The Crucible Theatre in Sheffield has been the prize destination for snooker’s blue riband event every year since 1977. However, with its contract to host the tournament expiring in 2027 - half a century on from its inaugural staging there - the intimate venue’s suitability in this new era has been brought into serious doubt, especially with reported interest from China and the Middle East.

Players, organisers, pundits and fans have all had their say on the subject in recent weeks, including Matchroom Sport President Barry Hearn who gave his latest thoughts as a guest on Jim White and Simon Jordan’s Talksport show on Wednesday morning.

The episode was held on location at the O2 Arena in London in preparation for the PDC Premier League Darts Finals Night to be held there on Thursday - another sporting empire that Hearn has built and enjoyed unrivalled success with down the years.
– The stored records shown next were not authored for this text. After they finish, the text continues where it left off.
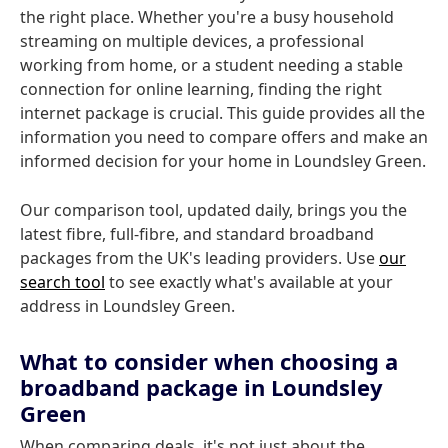
the right place. Whether you're a busy household
streaming on multiple devices, a professional
working from home, or a student needing a stable
connection for online learning, finding the right
internet package is crucial. This guide provides all the
information you need to compare offers and make an
informed decision for your home in Loundsley Green.
Our comparison tool, updated daily, brings you the
latest fibre, full-fibre, and standard broadband
packages from the UK's leading providers. Use
our
search tool
to see exactly what's available at your
address in Loundsley Green.
What to consider when choosing a
broadband package in Loundsley
Green
When comparing deals, it's not just about the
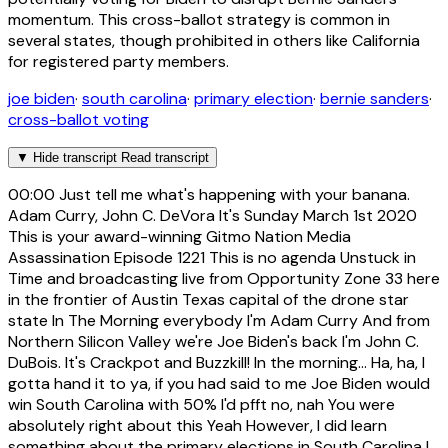
momentum. This cross-ballot strategy is common in
several states, though prohibited in others like California
for registered party members.
joe biden
·
south carolina
·
primary election
·
bernie sanders
·
cross-ballot voting
▼
Hide transcript
Read transcript
00:00
Just tell me what's happening with your banana.
Adam Curry, John C. DeVora It's Sunday March 1st 2020
This is your award-winning Gitmo Nation Media
Assassination Episode 1221 This is no agenda Unstuck in
Time and broadcasting live from Opportunity Zone 33 here
in the frontier of Austin Texas capital of the drone star
state In The Morning everybody I'm Adam Curry And from
Northern Silicon Valley we're Joe Biden's back I'm John C.
DuBois. It's Crackpot and Buzzkill! In the morning... Ha, ha, I
gotta hand it to ya, if you had said to me Joe Biden would
win South Carolina with 50% I'd pfft no, nah You were
absolutely right about this Yeah However, I did learn
something about the primary elections in South Carolina I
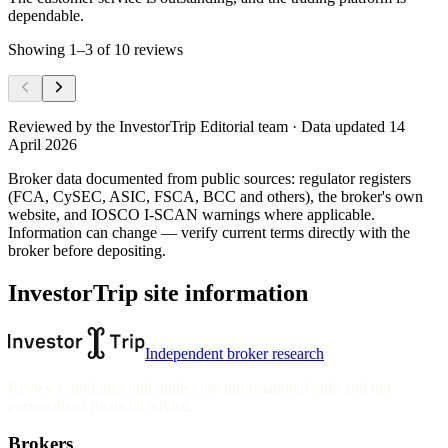
dependable.
Showing
1
–
3
of
10
reviews
Reviewed by
the InvestorTrip Editorial team
· Data updated 14
April 2026
Broker data documented from public sources: regulator registers
(FCA, CySEC, ASIC, FSCA, BCC and others), the broker's own
website
, and IOSCO I-SCAN warnings where applicable.
Information can change — verify current terms directly with the
broker before depositing.
InvestorTrip site information
Independent broker research
Reviews, rankings and guides are informational only and not
personalised financial advice.
Brokers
Having chatted over darts and boxing, before Hearn left, he was asked about the role that traditionalism had in modern sport, and in particular, how that related to the Crucible holding the World Snooker Championship in the future.

In response to White’s question, Hearn said: “We’ve got to live in the real world. The Crucible has been my life. My life changed in 1981 when Steve Davis won the world championship; a quantum moment. But there comes a time where people, things, businesses, become past their sell-by date.

“I mean, I looked in the mirror myself a few years ago and said ‘Bazza, you know, you’re not going to be here forever; you’ve got to be real’.

“The Crucible is past its sell-by date. Now, we love Sheffield. We have brought billions and billions of pounds of investment into Sheffield via China etc on the back of snooker, so we’ve played our part; not just the footfall - over 500 million people watched the world championship this year globally - that’s up there with Wimbledon.

“So what we’re saying is for the sport to be bigger, we’re going to be judged by prize money, so my job is to commercialise sport so that the players can see an escalation in prize money level and then have more chance to change their life through sport.

“The Crucible cannot cope with more than about 850 tickets. I could sell 5,000 tickets a session, I’ve got 40 sessions.

“It’s like the Olympics. I’m not a fan. I think it’s a wonderful achievement when they do it, but try and eat a medal. You’ve got a wife and family, I’ve got a gold medal - it’s your starting point, not the end, so in all sport, it does come down to money whether we like it or not.”

Prior to leaving the show, White re-asked his original question to Hearn of ‘Do traditionalism, sentimentality and iconography still have a place in sport?’ to which the 75-year-old answered: “They have a place, but it’s a small place.

“I’m numbers. I’m looking at numbers because my sportsmen and women look at me and if I don’t supply the prize money that they want, someone else will.”